[How to complete this task] Go through the entries and say how many lines contain the string "Tumor". The number is the whole answer.

[Available records]
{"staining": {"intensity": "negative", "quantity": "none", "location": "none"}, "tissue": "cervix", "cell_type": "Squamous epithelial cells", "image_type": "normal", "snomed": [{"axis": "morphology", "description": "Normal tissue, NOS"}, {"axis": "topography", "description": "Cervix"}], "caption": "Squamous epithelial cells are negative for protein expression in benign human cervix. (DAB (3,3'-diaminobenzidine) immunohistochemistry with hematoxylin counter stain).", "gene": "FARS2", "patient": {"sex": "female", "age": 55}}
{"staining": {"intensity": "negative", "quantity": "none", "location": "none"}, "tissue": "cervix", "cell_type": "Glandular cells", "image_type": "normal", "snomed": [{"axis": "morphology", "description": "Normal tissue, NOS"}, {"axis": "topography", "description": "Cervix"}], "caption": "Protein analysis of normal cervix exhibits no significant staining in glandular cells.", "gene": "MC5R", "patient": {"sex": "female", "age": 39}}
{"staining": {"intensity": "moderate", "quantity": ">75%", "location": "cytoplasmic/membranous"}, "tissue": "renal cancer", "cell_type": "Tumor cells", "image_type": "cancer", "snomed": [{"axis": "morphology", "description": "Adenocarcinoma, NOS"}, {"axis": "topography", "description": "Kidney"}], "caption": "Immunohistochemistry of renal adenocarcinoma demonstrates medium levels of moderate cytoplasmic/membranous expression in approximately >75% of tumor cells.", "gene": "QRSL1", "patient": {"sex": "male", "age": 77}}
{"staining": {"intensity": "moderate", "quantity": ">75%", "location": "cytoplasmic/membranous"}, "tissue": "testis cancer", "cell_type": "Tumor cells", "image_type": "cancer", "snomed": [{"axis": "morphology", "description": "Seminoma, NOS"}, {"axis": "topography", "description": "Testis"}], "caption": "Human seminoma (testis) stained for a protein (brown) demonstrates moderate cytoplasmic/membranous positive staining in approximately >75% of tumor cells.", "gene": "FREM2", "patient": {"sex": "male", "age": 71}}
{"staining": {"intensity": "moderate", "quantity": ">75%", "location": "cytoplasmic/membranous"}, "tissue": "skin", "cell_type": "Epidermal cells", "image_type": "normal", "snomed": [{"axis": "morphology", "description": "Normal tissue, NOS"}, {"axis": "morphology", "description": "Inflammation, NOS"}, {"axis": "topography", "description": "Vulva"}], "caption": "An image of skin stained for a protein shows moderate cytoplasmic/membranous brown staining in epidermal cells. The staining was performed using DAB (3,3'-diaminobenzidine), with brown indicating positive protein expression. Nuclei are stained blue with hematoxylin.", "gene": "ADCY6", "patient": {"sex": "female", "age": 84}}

[Response to this exercise] 2